The elephant in the room

The one thing that some traders/quants will always see as a negative about Quantopian is also its greatest positive: the fact that it's hosted. Quantopian is obviously well aware of this and goes to considerable lengths to try and reassure those concerned about leakage of intellectual property. Nevertheless, some will undoubtedly still see this as too much of a risk and therefore refuse to use the platform.

However, there are a number of ways around this issue for those concerned about the security/confidentiality of their trading models. One, already mentioned, is to download and run Zipline yourself, but this obviously loses the benefit of having a managed data service. The other is to abstract all parts of an algorithm regarded as particularly sensitive, run them offline, and then upload their output via Fetcher.

Nevertheless, that still leaves the matter of ensuring that the data used for the offline processing exactly matches the data used by Quantopian online (note to Quantopian: data sales opportunity here).

The odd niggle

As we kicked, tweaked and prodded Quantopian we inevitably came across a few "If only" and "Why did they?" moments, as well as the odd incidence of unresponsiveness from the platform. The last point seemed to be more of an issue in Chrome and at its most extreme resulted in Figure 6. On other occasions it happened when clicking to save cloned algorithms (you can clone any published algorithms the creator has chosen to share on Quantopian), when repeated clicks on a dialog button did nothing for ages and then suddenly created 18 clones.

Conclusion

BUT this sort of glitch needs to be seen in the context of two extremely important points:

• Quantopian is free...

• ...and is also continuously improving and expanding

Without naming names, the Wrecking Crew mentioned several commercial backtesting platforms costing thousands that they regarded as significantly inferior to Quantopian as it stands today.
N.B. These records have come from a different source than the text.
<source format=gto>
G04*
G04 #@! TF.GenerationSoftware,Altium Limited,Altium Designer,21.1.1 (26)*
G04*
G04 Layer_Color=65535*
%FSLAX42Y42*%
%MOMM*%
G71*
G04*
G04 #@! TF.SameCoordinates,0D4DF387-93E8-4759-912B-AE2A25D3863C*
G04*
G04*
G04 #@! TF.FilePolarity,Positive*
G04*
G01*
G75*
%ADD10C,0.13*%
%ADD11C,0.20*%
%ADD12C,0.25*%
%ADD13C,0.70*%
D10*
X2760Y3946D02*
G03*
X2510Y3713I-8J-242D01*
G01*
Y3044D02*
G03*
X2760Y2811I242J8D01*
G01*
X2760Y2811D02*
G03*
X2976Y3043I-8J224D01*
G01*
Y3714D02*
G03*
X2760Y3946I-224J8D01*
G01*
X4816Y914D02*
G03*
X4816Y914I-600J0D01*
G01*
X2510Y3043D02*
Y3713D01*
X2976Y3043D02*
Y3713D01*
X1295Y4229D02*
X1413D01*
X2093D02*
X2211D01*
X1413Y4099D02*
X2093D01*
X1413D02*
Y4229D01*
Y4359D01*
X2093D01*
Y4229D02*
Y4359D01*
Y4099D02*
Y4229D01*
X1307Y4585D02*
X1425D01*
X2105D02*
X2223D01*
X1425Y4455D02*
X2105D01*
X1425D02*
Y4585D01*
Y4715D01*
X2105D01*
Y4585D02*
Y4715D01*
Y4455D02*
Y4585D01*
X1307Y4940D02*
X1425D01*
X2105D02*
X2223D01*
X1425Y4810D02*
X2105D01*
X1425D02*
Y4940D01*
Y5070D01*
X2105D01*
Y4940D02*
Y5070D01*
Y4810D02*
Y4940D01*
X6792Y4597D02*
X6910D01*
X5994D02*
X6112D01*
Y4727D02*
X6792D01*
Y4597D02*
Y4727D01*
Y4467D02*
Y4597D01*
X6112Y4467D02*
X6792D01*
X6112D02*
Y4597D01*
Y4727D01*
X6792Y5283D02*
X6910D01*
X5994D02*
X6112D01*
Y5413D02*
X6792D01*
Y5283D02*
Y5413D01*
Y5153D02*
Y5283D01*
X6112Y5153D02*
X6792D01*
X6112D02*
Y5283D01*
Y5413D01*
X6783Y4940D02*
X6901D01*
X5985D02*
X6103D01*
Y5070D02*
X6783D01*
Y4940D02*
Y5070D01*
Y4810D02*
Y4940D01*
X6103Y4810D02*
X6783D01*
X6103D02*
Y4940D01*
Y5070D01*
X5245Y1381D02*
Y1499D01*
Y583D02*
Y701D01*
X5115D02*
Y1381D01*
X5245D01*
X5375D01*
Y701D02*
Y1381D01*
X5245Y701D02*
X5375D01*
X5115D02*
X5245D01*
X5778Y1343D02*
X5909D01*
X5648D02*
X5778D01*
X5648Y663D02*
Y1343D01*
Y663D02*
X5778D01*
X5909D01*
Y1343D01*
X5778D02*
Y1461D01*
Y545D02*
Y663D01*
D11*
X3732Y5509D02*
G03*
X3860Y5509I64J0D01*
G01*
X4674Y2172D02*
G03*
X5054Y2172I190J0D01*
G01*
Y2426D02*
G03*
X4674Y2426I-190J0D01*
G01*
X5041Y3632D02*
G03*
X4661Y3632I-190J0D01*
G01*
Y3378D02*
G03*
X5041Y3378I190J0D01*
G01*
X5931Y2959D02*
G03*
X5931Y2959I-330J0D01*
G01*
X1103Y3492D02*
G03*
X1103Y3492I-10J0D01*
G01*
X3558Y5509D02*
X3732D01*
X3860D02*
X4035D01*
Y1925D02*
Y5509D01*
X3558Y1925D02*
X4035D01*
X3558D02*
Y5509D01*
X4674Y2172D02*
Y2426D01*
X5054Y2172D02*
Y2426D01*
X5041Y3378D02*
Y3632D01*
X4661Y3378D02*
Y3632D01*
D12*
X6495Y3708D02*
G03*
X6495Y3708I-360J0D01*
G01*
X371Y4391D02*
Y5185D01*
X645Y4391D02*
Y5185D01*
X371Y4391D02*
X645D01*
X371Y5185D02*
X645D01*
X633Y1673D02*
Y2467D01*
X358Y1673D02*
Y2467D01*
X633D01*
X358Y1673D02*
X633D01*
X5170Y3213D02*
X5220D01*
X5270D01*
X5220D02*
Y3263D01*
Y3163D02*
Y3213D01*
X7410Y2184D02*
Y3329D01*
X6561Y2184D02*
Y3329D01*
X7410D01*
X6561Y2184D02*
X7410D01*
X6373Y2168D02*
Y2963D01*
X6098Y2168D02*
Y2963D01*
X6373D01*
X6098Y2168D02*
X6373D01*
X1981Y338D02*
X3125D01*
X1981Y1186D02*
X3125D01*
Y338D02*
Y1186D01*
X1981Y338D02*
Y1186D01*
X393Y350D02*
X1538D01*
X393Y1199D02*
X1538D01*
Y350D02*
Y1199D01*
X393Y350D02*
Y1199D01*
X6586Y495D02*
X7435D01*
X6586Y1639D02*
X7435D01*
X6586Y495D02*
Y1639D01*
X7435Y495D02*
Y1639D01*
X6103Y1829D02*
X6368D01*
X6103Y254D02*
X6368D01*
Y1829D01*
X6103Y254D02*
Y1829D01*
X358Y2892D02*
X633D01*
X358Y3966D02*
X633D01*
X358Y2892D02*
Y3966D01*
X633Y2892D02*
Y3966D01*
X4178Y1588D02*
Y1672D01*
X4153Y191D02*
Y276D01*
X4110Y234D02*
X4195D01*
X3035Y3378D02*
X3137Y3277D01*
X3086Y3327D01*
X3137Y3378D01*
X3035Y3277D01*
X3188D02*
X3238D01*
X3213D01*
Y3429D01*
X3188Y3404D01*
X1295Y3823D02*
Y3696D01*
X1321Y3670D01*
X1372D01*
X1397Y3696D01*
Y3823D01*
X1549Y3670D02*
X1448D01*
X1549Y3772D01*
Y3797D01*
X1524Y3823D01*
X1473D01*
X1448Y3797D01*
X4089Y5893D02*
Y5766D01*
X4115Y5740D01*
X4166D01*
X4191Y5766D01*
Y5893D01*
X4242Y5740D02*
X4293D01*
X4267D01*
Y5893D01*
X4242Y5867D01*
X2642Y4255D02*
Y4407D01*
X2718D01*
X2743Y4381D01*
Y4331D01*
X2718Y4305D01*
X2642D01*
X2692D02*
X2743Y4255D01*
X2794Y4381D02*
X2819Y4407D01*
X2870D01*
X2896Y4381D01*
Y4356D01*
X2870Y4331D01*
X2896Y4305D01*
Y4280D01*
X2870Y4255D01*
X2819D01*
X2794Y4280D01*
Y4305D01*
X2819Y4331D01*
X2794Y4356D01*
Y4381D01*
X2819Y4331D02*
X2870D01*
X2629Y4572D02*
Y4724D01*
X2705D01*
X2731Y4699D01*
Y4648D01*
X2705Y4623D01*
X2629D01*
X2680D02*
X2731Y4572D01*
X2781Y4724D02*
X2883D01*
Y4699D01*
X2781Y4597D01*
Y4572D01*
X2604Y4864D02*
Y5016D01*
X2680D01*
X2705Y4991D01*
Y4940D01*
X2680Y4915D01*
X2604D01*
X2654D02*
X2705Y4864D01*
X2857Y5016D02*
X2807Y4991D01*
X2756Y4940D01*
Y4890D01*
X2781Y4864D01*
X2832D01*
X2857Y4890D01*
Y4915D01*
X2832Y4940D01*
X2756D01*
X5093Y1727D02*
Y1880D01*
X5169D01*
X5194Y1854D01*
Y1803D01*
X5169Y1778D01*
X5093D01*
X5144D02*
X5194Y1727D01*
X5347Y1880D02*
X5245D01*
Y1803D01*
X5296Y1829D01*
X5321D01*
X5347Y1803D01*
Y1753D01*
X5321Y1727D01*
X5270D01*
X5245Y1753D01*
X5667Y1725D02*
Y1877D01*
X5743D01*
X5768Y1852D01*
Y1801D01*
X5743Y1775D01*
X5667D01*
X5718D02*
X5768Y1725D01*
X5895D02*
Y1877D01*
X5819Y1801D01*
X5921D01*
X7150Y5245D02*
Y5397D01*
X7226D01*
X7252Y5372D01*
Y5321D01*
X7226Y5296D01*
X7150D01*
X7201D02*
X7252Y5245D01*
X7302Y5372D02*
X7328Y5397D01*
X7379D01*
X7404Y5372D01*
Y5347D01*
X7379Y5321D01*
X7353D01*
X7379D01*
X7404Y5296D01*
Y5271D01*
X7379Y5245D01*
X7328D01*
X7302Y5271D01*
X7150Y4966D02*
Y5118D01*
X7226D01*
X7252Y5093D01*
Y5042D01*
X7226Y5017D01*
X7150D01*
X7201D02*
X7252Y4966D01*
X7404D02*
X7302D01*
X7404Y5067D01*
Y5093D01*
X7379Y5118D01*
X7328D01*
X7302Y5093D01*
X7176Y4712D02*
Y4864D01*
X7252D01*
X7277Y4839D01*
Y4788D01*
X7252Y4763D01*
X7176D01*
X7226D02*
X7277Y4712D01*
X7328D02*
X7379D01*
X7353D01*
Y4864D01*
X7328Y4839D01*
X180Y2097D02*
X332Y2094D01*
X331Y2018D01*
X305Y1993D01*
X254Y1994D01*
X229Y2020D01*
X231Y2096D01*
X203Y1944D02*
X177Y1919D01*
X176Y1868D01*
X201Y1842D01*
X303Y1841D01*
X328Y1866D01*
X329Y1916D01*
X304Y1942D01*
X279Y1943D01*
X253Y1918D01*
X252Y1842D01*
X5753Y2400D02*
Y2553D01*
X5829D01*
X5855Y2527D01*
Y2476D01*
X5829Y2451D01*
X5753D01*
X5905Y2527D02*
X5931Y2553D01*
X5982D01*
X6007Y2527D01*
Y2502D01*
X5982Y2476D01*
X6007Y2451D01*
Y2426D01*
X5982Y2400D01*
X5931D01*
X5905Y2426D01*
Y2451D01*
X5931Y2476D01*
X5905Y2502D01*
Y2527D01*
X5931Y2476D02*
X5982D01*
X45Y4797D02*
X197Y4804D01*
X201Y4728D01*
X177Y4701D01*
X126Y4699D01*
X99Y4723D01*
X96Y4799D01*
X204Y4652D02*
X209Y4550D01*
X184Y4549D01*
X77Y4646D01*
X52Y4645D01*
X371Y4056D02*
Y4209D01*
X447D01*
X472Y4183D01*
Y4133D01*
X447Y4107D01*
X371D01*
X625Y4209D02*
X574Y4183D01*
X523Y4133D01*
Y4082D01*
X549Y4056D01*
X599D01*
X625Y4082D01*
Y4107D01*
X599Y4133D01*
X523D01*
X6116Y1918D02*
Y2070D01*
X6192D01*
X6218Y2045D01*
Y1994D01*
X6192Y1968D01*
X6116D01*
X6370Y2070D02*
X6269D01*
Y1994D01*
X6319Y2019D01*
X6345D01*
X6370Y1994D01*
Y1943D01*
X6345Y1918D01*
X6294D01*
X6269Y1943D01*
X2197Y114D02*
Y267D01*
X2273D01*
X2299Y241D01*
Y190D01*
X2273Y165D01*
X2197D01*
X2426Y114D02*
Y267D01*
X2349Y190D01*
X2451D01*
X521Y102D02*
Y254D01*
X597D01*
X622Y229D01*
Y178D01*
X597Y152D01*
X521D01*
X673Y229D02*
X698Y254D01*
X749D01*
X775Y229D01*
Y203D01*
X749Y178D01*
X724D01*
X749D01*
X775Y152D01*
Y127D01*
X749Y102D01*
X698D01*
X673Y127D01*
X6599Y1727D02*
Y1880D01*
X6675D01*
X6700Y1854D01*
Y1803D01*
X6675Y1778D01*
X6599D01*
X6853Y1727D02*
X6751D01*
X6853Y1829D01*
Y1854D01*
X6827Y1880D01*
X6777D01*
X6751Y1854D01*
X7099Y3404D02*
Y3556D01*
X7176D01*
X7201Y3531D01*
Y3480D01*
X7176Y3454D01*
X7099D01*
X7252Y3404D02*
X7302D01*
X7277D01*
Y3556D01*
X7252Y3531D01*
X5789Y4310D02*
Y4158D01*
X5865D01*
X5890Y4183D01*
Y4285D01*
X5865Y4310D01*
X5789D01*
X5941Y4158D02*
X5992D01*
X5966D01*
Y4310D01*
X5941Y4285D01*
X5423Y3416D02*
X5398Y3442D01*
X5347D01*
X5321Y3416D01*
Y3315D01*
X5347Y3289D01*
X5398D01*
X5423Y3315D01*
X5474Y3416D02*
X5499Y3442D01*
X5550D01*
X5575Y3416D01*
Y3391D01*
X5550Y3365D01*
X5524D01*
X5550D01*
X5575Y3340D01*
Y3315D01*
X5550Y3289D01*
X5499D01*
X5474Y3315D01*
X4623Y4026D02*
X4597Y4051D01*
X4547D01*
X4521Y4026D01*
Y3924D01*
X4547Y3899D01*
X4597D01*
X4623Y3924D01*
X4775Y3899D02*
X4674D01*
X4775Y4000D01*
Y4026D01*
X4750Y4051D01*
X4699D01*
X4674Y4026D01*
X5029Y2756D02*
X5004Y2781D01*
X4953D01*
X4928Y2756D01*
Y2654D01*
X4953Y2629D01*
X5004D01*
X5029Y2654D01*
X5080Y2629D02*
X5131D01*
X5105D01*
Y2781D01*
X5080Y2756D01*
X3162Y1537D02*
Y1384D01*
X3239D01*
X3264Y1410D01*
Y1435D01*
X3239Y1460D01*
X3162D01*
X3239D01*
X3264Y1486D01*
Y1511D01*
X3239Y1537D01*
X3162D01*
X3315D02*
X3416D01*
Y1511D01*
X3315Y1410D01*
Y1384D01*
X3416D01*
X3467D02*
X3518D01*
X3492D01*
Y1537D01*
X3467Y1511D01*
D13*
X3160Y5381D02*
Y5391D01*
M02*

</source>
Given its rate of progress, it seems likely that the number of these surpassed competitors will continue to grow.

All told, we couldn't help being severely impressed with Quantopian. Yes there's the odd gap (optimisation) and eccentricity (Figure 8) but it offers an extremely potent back testing platform that uses a powerful yet relatively unintimidating programming language. It also includes a significant amount of functionality that brings the process of back testing closer to the reality of live trading, which is no small achievement. And by the way, did we mention that it's free?